**Task to carry out**
Continue the AVL tree insertion write-up from where it stops.

**Text provided**
Non-recursive algorithm for AVL tree insertion

24 November 2004, 10:18 UTC

I recently wanted to write code for insertion into an AVL tree. Because this code will eventually (hopefully) live inside the Linux kernel, I wanted it to be non-recursive (as recursive code doesn't sit will in the context of the kernel).

I found that taking a non-recursive approach leads to code that is (arguably) cleaner and more transparent than the traditional recursive approach. In fact, I liked what I came up with so much that I thought I would share it.

AVL overview

An AVL tree, for those who don't know or have forgotten, is a semi-balanced binary search tree. i.e. it is a datastructure composed of nodes where every node has a datum and two pointers to other nodes. It is not perfectly balanced, but there is a good limit on how unbalanced it can be.

This limit is that the two subtrees below any given node can differ in height by at most one level. i.e. either they will be the same height, or the one of the left will be one level higher, or the one on the right will be one level higher. After a new node is added it is possible that the tree will no longer obey this property. However the propery can be restored by performing a "rotation", which is a simple manipulation of 2 or 3 nodes somewhere in the tree.

It is an important and useful propertly that only one rotation - though it could be a so-called double rotation - is needed to restore balance after a single insertion.

Problems with the traditional recursive approach

All the example code that I have seen for AVL has been in a recursive style. The general case inserts into a subtree, and then checks if a rotation is needed at this level. This check happens at every level in the recursion, however we know that it will only be needed at one level.

This fact, that the need to rotate only once is not made apparent in the algorithm, is the particular problem that I see with the recursive approach. It feels like some optimisation could be made based on this fact, and this optimisation opportunity is lost.

The other problem I have with the traditional approach is the use of "left" and "right" pointers and the code duplication this results in. There are often pairs of very similar functions, one that handles a "left" case and one that handles a "right" case. To my eye, abstracting out the direction, and having an array of pointers instead of two explicit pointers makes for more elegant code.

Introduction to my algorithm

Before presenting the code, we need some data structures. As mentioned, I like the subtree pointers to be in an array. The index of this array is a 'direction', whether that is 'fore' and 'back', or 'left' and 'right'. It is important to be able to find the 'other' direction given a direction in a variable. This makes a simple enumerated type like enum {left, right} inappropriate. One possibility is to use a boolean: direction = new Boolean but being a C coder by nature, I prefer to use a small number. So I will just use 0 for 'back' or 'left' and 1 for 'fore' or 'right'. Then the direction that isn't dir must be 1 - dir.

As well as a direction, we need a way to store the current 'balance' at any node in the tree. This 'balance' has one of three values. The possibilties are: that both subtrees are the same height, that the left subtree is longer, or that the right subtree is longer. It is convenient to use the same value for 'left subtree is longer' as for the direction 'left', and for 'right subtree is longer' as for the direction 'right', thus these will be 0 and 1. The third value can be anything else. -1 is possibly a good choice, though 2 or 3 would be equally good (they all fit in 2 bits). We will assume a signed bitfield and use '-1' to say 'neither subtree is longer'.

So, we can now present the basic data structure - in C.

#define LEFT 0 #define RIGHT 1 #define NEITHER -1 typedef int direction; typedef struct node_s { value_t value; struct node_s *next[2]; int longer:2; } *node; #define Balanced(n) (n->longer < 0)

**Source material**
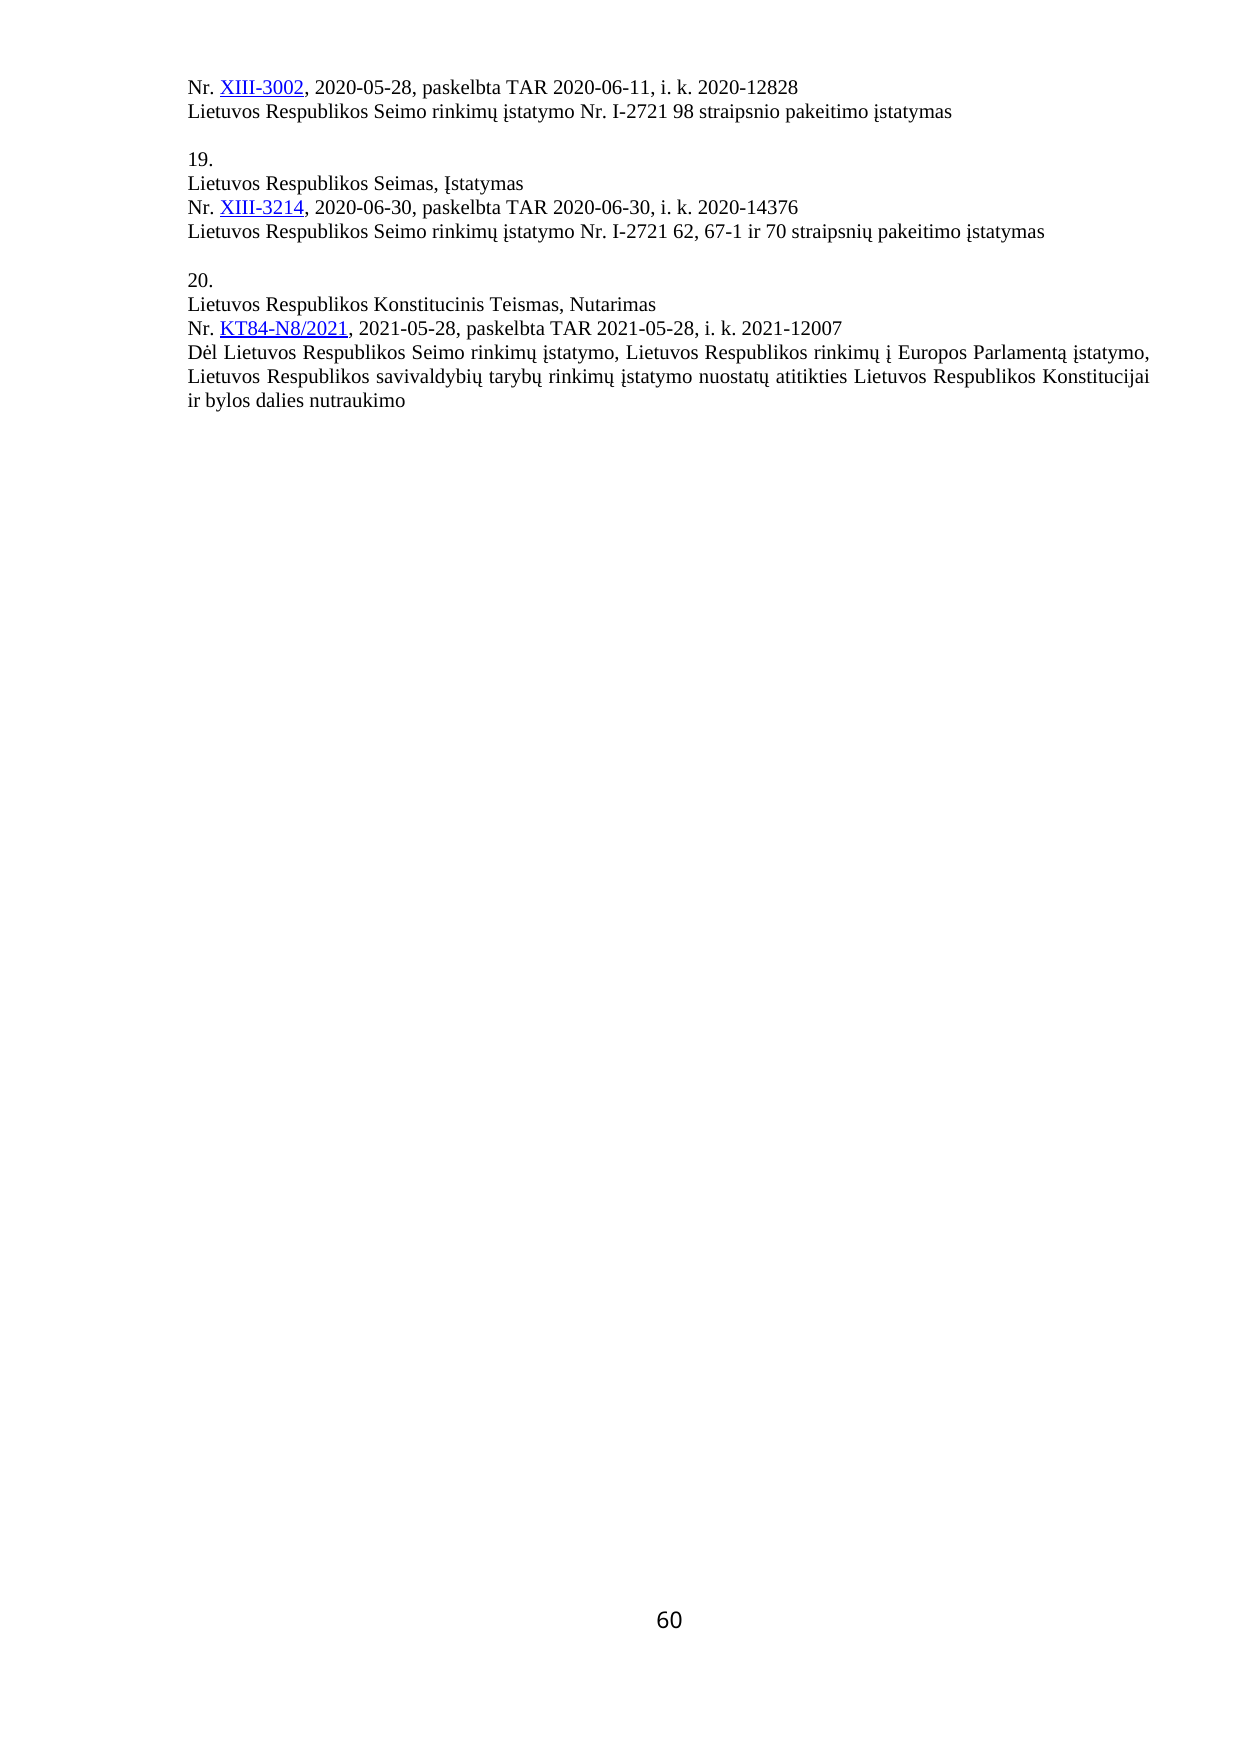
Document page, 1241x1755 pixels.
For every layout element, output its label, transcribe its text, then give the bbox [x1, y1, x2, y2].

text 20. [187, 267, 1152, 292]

**Output for this task**
With this structure, and assuming that value_t can be compared with normal comparison operators, a search in an AVL tree would look like this. node avl_find(node tree, value_t target) { while (tree && target != tree->value) { direction next_step = (target > tree->value); tree = tree->next[next_step]; } return tree; }

A simplistic insertion routine that doesn't do any rebalancing (and hence is wrong) could be written. int avl_insert_broken(node *treep, value_t target) { /* insert the target into the tree, returning 1 on success or 0 if it * already existed */ node tree = *treep; while (tree && target != tree->value) { direction next_step = (target > tree->value); treep = &tree->next[next_step]; tree = *treep; } if (tree) return 0; tree = malloc(sizeof(*tree)); tree->next[0] = tree->next[1] = NULL; tree->longer = NEITHER; tree->value = target; *treep = tree; return 1; } Note that the tree is passed as a pointer to a place to store a tree. This is because the root could change, and we need to be able to change it.

Towards AVL Insertion

We know the result that at most one rotation (possibly double) is needed after an insertion, we want to find out where that rotation must take place. To understand this, it helps to imagine the path that is taken down the tree while searching for the insertion point.

Each node on this path has two properties that we need to be aware of. There is the balance value which we call "longest" and can be LEFT, RIGHT, or NEITHER, and there is the direction that we stepped at that point, which is either LEFT or RIGHT.

At each point we need to consider three possibilities concerning which step we actually took. They are as follows.

Either path from a NEITHER node;

If we step down from a NEITHER node, we must be aware that if the subtree grows we will need to change the balance information for this node, but there will be no need for a rotation at this point. The growth is perfectly legal, it just needs to be recorded. Any growth of this subtree will also cause the parent subtree to grow, so the parent node might need attention as well.
The path that isn't longer - the RIGHT path if longer is LEFT, and the LEFT path if longer is RIGHT.
If we step down a path to a shorter subtree, we know that nothing we do will change the height of this tree. The tree may become balanced if the subtree grows, but it will not get larger. This means that we can completely forget about all parents and ancestors of the current node. They won't be affected at all. They will not need their balance value to change, as neither subtree will grow, and they definitely won't need rotating. The most that will be needed at this point is that the node that we stepped down from might change from being unbalanced to being balanced, so we need to remember it to possibly apply that change, but that is all.
The path that is longer - the RIGHT path if longer is RIGHT, or the LEFT path if longer is LEFT.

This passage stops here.